I will see if we can come up with something. We may just have to use a different SBOM tool.

reure1 commented 1 month ago

@kzantow btw there is a symlink for /etc/grub2.cfg and ../boot/grub2.cfg What are your permissions for /boot and /boot/grub2? On this system: /boot is 555 /boot/grub2 is 700 Both owned by root

kzantow commented 1 month ago

I just did a useradd joe and ran the scan as a non-root user with the default permissions/groups/etc.. The system has the same permissions you've indicated: /boot is 555 (dr-xr-xr-x) and /boot/grub2 is 700 (drwx------).

image

... and the user joe gets a typical permission error accessing these paths:

image
reure1 commented 1 month ago

I started looking at the code. This will give me a chance to learn a little Go. lstat is only on one place. So I will start there.

syft/internal/fileresolver/directory_indexer.go:218
reure1 commented 1 month ago

I had to work on something else for a few days. I'm glad to see someone else had the issue and could easily reproduce it.

reure1 commented 1 month ago

@kzantow, I came up with a quick fix. In syft/internal/fileresolver/directory_indexer.go I changed line 91 from:

return fmt.Errorf("unable to index filesystem path=%q: %w, currentPath, err)

to:

log.WithFields("path", currentPath).Warn("unable to index filesystem path")
continue
willmurphyscode commented 1 month ago

@reure1 that's a good idea! It would be great if we could report this as part of our new "known unknowns" feature which was added by https://github.com/anchore/syft/pull/2998/.

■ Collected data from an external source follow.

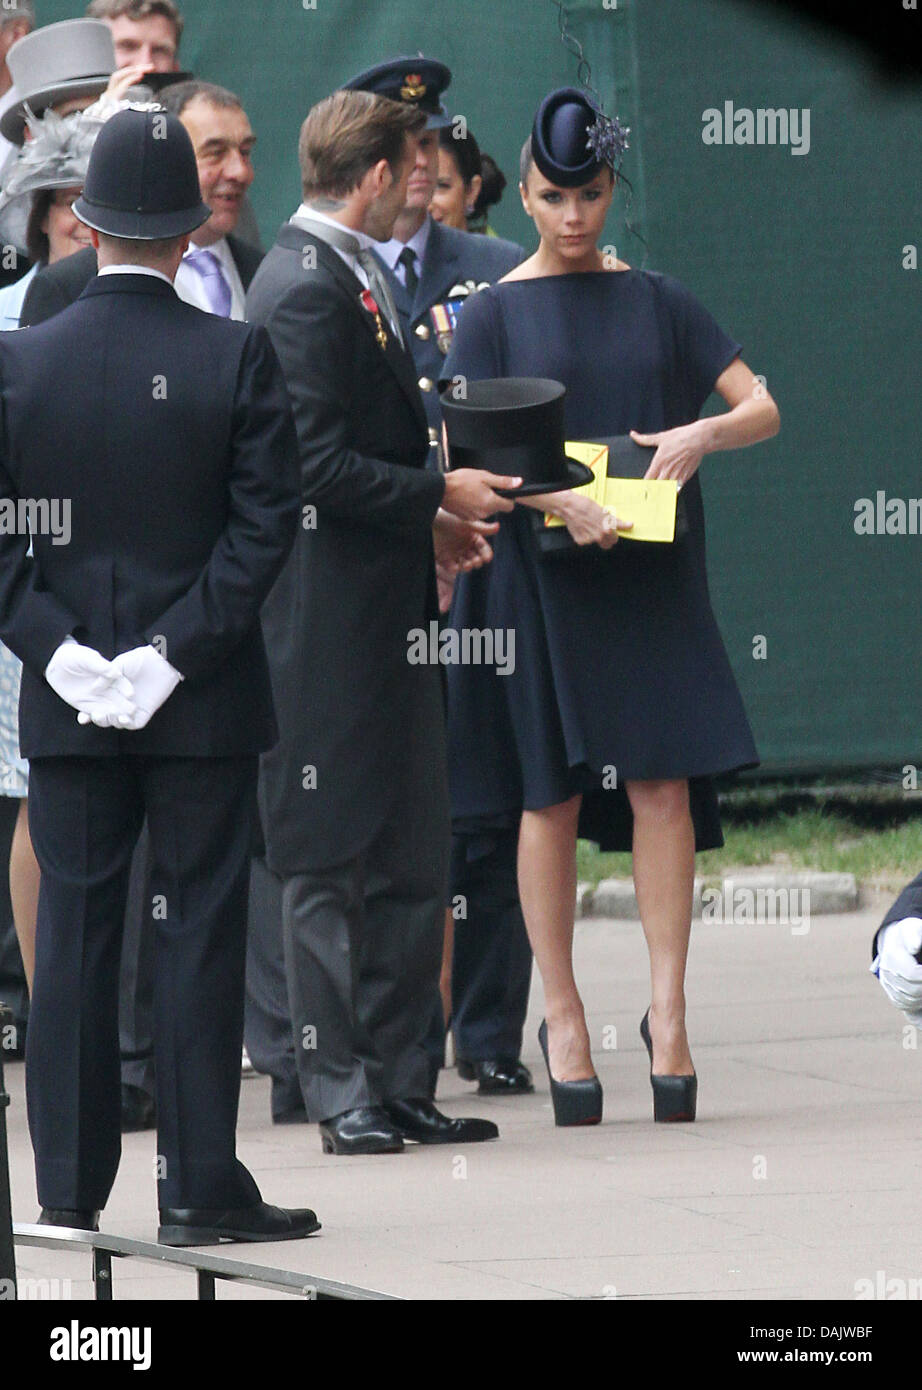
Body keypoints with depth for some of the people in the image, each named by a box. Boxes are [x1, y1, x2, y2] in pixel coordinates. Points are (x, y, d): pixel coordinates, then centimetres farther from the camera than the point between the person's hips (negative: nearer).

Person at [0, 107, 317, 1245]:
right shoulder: (236, 358, -7)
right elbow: (266, 522, -11)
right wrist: (177, 650, -10)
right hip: (206, 701, -2)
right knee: (201, 933, 2)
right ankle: (198, 1186, 2)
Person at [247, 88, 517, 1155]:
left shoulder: (346, 280, 16)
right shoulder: (308, 288, -15)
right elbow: (320, 467, -21)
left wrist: (429, 520, 12)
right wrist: (438, 498, -11)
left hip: (384, 619, 10)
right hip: (329, 626, -10)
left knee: (408, 865, 11)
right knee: (328, 866, -2)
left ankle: (397, 1083, 15)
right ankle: (343, 1092, 3)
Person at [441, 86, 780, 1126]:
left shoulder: (658, 303, 9)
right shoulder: (495, 313, 3)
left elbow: (763, 408, 7)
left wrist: (704, 432, -15)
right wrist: (556, 498, -22)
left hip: (650, 575, 1)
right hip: (538, 580, -1)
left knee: (662, 786, -8)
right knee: (551, 797, 0)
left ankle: (667, 1010, -4)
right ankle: (561, 1017, 10)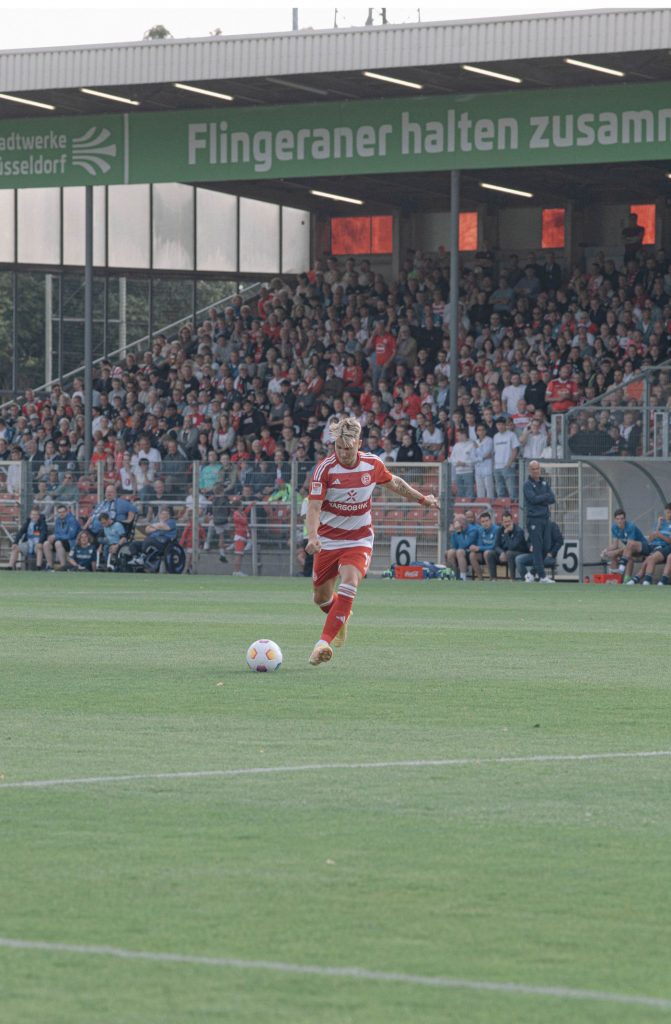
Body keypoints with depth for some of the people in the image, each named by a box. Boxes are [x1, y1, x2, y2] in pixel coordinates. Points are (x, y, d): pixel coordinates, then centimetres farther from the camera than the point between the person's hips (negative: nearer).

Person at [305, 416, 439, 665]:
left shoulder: (373, 464, -5)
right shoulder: (325, 469, -14)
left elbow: (394, 483, 17)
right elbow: (313, 507, -19)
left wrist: (422, 499, 24)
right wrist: (312, 537, -36)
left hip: (359, 539, 0)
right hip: (328, 540, 0)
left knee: (349, 583, -27)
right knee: (321, 597, 9)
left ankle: (324, 642, -32)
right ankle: (341, 619, 47)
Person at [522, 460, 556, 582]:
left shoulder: (544, 483, 15)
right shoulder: (527, 484, -3)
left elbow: (552, 499, 5)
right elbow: (533, 499, -16)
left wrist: (540, 499, -10)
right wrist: (546, 496, -3)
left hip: (545, 517, 6)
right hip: (534, 518, -6)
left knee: (545, 547, 5)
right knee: (537, 547, -8)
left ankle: (536, 572, 19)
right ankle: (541, 576, -11)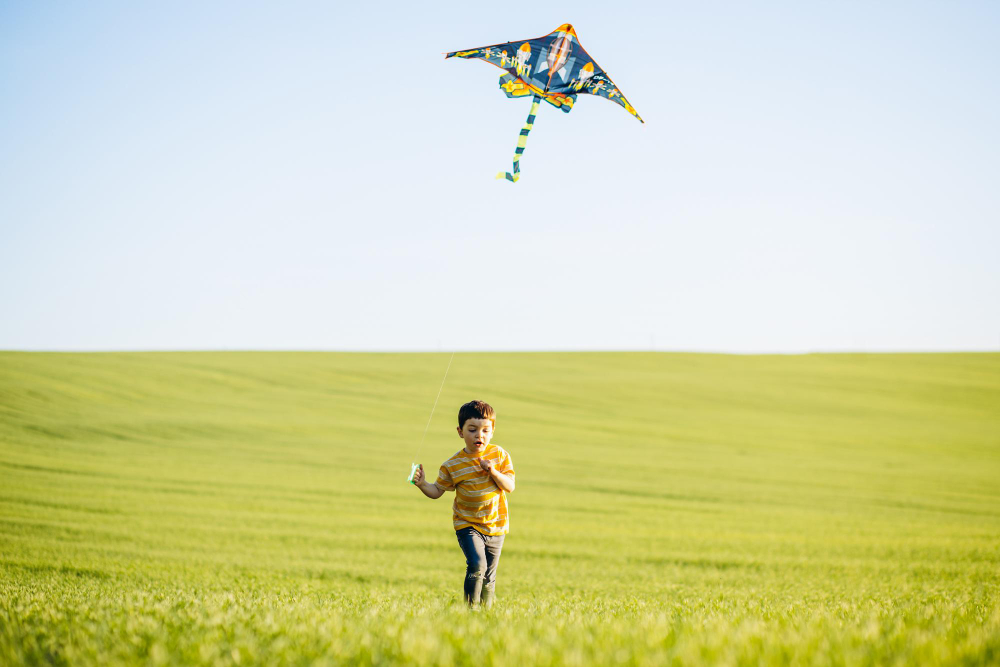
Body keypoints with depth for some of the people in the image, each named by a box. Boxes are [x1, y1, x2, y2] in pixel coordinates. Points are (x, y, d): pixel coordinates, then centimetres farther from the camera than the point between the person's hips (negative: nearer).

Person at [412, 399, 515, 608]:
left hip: (496, 525, 3)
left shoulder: (499, 455, -5)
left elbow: (510, 486, -7)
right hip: (467, 524, -3)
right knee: (477, 566, -22)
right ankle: (471, 608, -13)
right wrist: (422, 484, -20)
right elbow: (437, 491, -2)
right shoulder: (453, 465, -10)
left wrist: (494, 472, -23)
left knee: (489, 574, 12)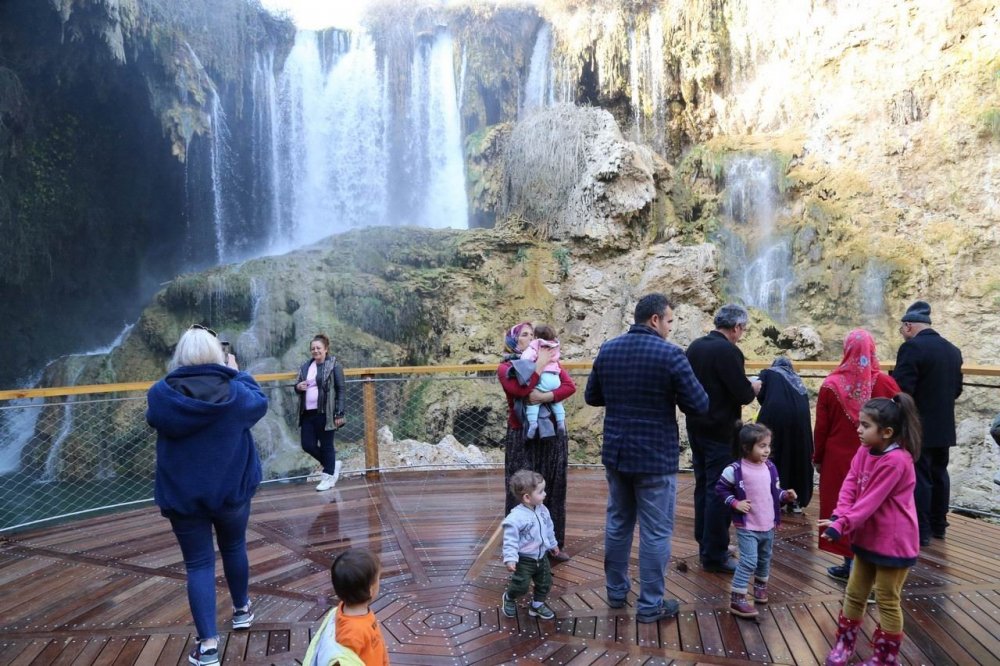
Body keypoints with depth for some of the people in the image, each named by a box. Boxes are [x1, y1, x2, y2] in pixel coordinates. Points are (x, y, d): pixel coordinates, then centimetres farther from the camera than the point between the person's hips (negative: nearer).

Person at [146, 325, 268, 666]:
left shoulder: (161, 394, -14)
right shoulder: (235, 391, -14)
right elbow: (260, 404, 6)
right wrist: (238, 373, 16)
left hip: (182, 495, -1)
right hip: (231, 489, 1)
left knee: (198, 564, 6)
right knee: (234, 548, 23)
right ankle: (241, 609, 42)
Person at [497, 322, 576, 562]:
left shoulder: (549, 361, 11)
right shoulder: (506, 368, 0)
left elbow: (570, 386, -4)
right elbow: (522, 390, -19)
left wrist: (545, 396, -18)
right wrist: (540, 364, -13)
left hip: (552, 434, 4)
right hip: (522, 437, -4)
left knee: (553, 489, 9)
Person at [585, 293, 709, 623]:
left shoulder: (607, 349, 1)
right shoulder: (671, 354, -16)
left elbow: (592, 397, 10)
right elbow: (699, 405, -13)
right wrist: (670, 394, 5)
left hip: (615, 452, 6)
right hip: (655, 456, -6)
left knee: (618, 522, 19)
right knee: (655, 532, 6)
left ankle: (616, 590, 32)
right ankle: (650, 604, 16)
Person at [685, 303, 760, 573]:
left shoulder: (695, 346, 6)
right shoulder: (728, 351, -18)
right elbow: (744, 395, -20)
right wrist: (754, 388, 3)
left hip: (696, 427, 8)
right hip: (718, 431, -8)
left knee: (703, 487, 17)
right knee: (718, 491, 0)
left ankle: (705, 543, 28)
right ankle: (715, 555, 8)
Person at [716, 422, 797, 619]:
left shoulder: (770, 468, 0)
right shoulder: (735, 469, -17)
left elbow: (775, 492, 10)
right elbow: (720, 488, -6)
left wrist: (786, 496, -9)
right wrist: (735, 503, -16)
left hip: (768, 525, 6)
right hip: (747, 527, -6)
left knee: (765, 558, 22)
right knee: (749, 561, -11)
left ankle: (761, 585, 47)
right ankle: (737, 599, -3)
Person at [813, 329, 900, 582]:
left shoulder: (831, 384, -11)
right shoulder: (885, 383, -10)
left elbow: (821, 427, -4)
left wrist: (818, 458, 8)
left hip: (839, 459, -1)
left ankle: (850, 563, 18)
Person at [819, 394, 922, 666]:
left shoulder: (895, 461, -26)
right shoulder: (865, 450, -1)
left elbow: (871, 501, -26)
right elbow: (851, 483, -5)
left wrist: (842, 525, -26)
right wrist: (839, 515, -19)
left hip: (893, 541, -8)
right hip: (868, 536, 8)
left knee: (887, 600, 8)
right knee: (854, 593, 18)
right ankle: (844, 644, 33)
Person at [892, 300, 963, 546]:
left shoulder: (912, 347, -17)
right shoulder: (952, 349, 8)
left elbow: (902, 389, -23)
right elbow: (957, 389, 15)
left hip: (918, 428, -8)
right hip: (944, 427, 8)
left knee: (918, 477, -1)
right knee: (939, 474, 17)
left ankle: (921, 530, 5)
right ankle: (938, 525, 27)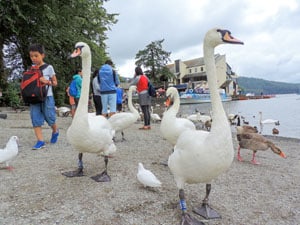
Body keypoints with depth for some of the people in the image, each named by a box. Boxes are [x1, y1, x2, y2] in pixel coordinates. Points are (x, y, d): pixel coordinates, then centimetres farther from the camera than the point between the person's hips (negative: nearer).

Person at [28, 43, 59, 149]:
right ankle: (40, 141, 1)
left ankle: (55, 131, 32)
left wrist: (47, 82, -16)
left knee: (50, 118, 2)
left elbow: (55, 82, 3)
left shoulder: (48, 67, -1)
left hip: (47, 97, -4)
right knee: (35, 119, -3)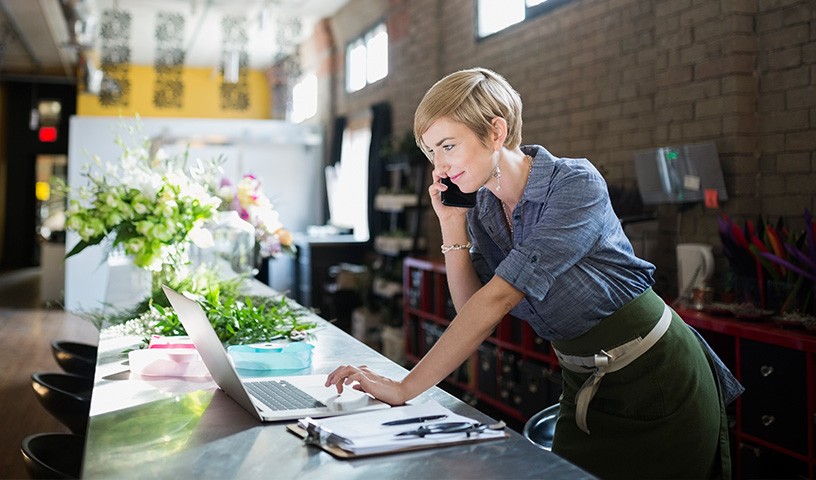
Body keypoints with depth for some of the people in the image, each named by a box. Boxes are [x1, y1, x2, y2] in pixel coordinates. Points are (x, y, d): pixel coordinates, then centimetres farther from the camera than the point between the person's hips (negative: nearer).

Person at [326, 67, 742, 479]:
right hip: (584, 387, 6)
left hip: (657, 379, -6)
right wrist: (452, 225, -13)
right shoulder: (482, 211, -2)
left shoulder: (576, 184, -24)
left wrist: (406, 388, -34)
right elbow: (472, 309, -3)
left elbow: (500, 296, -32)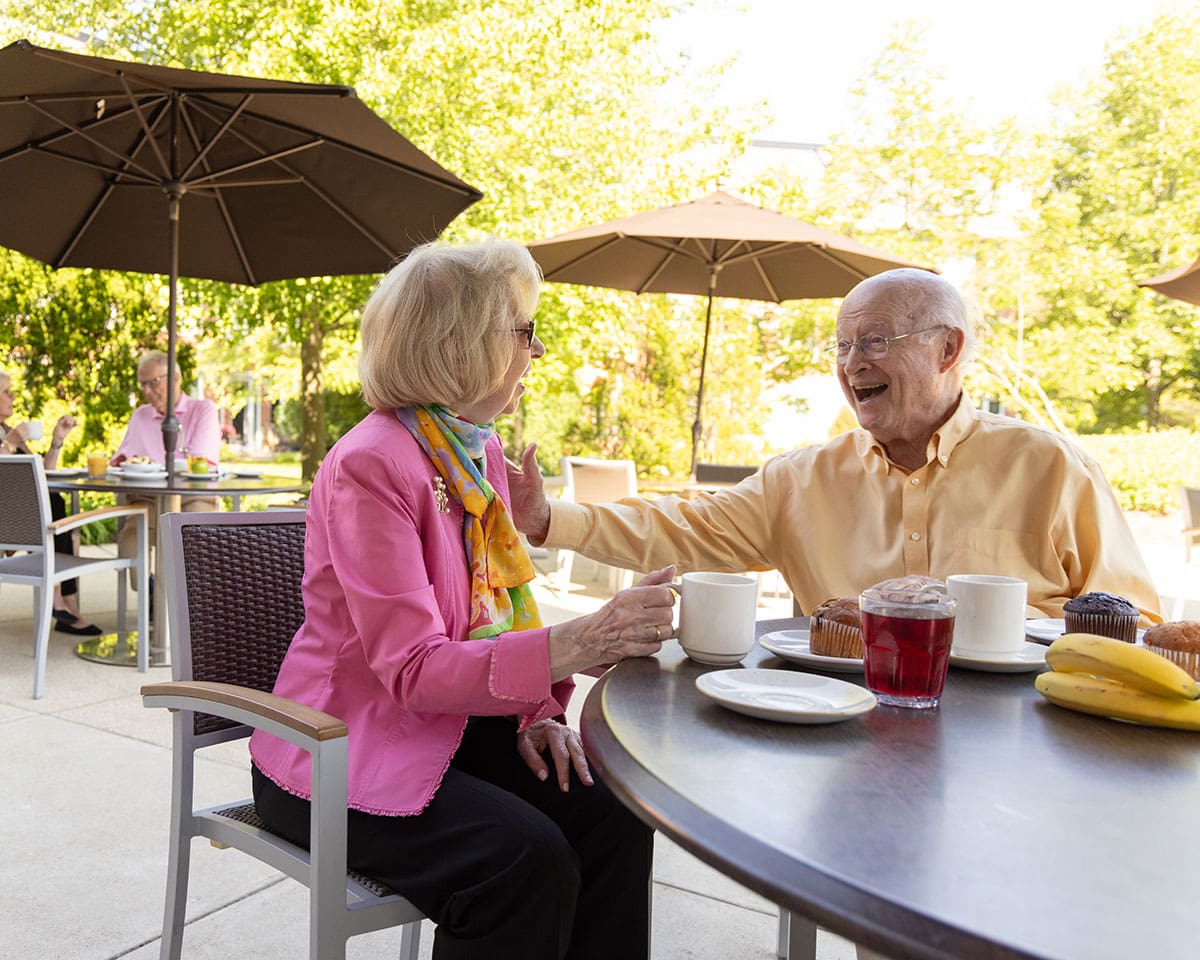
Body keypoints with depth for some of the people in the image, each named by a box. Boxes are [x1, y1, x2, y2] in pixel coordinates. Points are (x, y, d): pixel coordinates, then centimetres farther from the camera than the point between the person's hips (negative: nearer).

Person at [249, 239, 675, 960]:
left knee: (613, 817, -14)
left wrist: (535, 710, -6)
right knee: (528, 858, -26)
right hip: (351, 750, -7)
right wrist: (577, 644, -36)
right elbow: (413, 668, -25)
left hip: (457, 725, 7)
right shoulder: (370, 466, -19)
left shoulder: (482, 450, 7)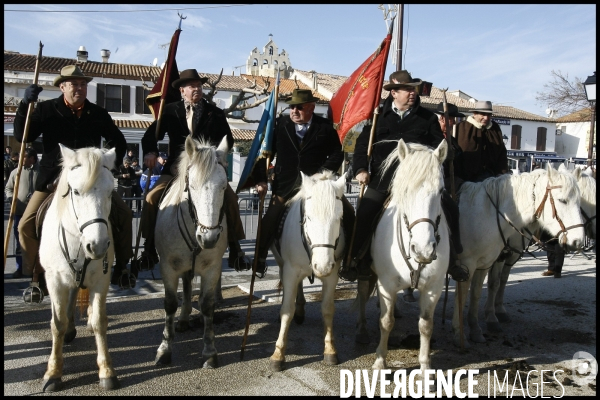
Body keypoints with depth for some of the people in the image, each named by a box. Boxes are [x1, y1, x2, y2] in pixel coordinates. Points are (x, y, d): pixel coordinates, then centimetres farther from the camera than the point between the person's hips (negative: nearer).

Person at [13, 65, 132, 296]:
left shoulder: (98, 114, 4)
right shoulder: (46, 110, 0)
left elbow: (118, 142, 15)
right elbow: (22, 136, -4)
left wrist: (111, 163, 1)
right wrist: (25, 105, -14)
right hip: (53, 179, -1)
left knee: (123, 213, -11)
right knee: (27, 224, -13)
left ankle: (121, 264, 7)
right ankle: (39, 273, 7)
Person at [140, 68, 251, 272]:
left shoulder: (215, 113, 8)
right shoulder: (171, 111, 9)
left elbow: (228, 140, 3)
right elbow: (151, 135, 9)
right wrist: (150, 152, -12)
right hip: (176, 169, 1)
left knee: (230, 197, -22)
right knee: (152, 198, -18)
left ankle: (235, 250, -8)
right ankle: (149, 249, 1)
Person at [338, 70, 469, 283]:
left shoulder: (427, 117, 11)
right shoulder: (379, 116, 10)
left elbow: (439, 146, 11)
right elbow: (363, 143, 7)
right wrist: (361, 169, -7)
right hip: (383, 179, 0)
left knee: (446, 209, -10)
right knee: (364, 214, -8)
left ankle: (452, 259, 8)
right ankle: (358, 261, 11)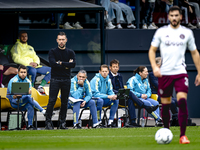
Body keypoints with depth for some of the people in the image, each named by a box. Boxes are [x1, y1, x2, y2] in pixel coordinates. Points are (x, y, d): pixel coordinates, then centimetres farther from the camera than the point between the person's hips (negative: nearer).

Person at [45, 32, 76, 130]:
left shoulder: (70, 53, 11)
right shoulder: (52, 52, 3)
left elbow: (73, 64, -6)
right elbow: (52, 64, -13)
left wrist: (61, 63, -10)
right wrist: (66, 65, -9)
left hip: (66, 80, 3)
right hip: (55, 79, -3)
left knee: (64, 102, 4)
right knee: (52, 101, -9)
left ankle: (62, 123, 9)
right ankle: (48, 122, -7)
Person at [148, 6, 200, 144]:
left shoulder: (187, 33, 6)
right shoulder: (161, 32, 4)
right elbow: (152, 50, 8)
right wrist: (154, 66, -9)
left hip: (180, 72, -1)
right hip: (164, 73, 1)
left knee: (182, 101, -16)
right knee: (165, 105, 5)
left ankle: (183, 135, -13)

What we would like is for the directory_indexer to be able to use unknowns.Appendf to add to a slice of errors files that it didn't have permissions for, similar to what catalogers do:

https://github.com/anchore/syft/blob/5d165e0230403821efd0608500b7cdd1e66316c5/syft/pkg/cataloger/golang/scan_binary.go#L48-L51

However, there might be additional wiring needed to make this work from inside a resolver (above link is to a cataloger, not a resolver).

If you'd like to pick this up, just let us know! We're happy to help.